Prompt ▸
Look below for the line containing "Figure 2. Analysis"; from there through the line containing "Figure 4. A", both lines included, please set down each line exactly and nothing else.
━━━━━ Input data
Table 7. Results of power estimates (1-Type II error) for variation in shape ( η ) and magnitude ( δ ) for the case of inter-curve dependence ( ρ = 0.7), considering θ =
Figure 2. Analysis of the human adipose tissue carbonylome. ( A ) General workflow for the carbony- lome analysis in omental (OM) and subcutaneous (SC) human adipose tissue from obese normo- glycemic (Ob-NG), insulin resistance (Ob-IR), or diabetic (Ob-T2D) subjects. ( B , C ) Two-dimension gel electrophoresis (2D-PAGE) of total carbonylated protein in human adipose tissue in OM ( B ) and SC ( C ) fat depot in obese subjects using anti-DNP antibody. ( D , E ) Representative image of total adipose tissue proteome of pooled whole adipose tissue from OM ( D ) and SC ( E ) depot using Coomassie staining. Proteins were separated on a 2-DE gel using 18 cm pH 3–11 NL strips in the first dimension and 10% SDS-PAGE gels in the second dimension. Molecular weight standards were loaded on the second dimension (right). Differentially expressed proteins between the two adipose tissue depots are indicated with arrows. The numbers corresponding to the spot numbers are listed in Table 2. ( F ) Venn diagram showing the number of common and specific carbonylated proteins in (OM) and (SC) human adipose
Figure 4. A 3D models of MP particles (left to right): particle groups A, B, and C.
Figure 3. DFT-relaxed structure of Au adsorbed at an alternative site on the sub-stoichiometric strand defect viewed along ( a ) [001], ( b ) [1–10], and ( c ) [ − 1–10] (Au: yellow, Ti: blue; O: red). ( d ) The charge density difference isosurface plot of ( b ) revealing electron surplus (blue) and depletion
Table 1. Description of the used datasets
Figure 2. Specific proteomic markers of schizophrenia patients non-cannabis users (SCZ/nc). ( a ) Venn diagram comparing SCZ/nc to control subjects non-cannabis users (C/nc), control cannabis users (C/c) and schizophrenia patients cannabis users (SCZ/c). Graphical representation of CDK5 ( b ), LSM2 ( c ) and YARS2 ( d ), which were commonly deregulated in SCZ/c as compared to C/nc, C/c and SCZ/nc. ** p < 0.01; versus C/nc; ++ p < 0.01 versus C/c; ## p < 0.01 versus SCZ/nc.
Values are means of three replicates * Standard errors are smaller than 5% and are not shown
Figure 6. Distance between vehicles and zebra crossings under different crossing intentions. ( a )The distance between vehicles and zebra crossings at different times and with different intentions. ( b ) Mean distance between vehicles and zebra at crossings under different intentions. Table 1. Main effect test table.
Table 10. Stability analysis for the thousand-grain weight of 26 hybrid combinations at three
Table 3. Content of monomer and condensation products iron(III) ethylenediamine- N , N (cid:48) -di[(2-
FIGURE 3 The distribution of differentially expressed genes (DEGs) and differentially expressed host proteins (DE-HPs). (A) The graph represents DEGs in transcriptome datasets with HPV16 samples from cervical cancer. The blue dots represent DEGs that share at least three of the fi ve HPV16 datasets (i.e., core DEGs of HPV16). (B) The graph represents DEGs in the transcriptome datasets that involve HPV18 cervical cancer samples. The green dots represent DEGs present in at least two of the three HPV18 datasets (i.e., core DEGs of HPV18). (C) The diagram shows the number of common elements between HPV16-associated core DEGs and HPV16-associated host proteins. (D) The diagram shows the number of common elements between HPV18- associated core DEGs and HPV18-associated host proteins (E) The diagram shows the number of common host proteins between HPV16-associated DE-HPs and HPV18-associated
━━━━━━━━━━
Reply ▸
Figure 2. Analysis of the human adipose tissue carbonylome. ( A ) General workflow for the carbony- lome analysis in omental (OM) and subcutaneous (SC) human adipose tissue from obese normo- glycemic (Ob-NG), insulin resistance (Ob-IR), or diabetic (Ob-T2D) subjects. ( B , C ) Two-dimension gel electrophoresis (2D-PAGE) of total carbonylated protein in human adipose tissue in OM ( B ) and SC ( C ) fat depot in obese subjects using anti-DNP antibody. ( D , E ) Representative image of total adipose tissue proteome of pooled whole adipose tissue from OM ( D ) and SC ( E ) depot using Coomassie staining. Proteins were separated on a 2-DE gel using 18 cm pH 3–11 NL strips in the first dimension and 10% SDS-PAGE gels in the second dimension. Molecular weight standards were loaded on the second dimension (right). Differentially expressed proteins between the two adipose tissue depots are indicated with arrows. The numbers corresponding to the spot numbers are listed in Table 2. ( F ) Venn diagram showing the number of common and specific carbonylated proteins in (OM) and (SC) human adipose
Figure 4. A 3D models of MP particles (left to right): particle groups A, B, and C.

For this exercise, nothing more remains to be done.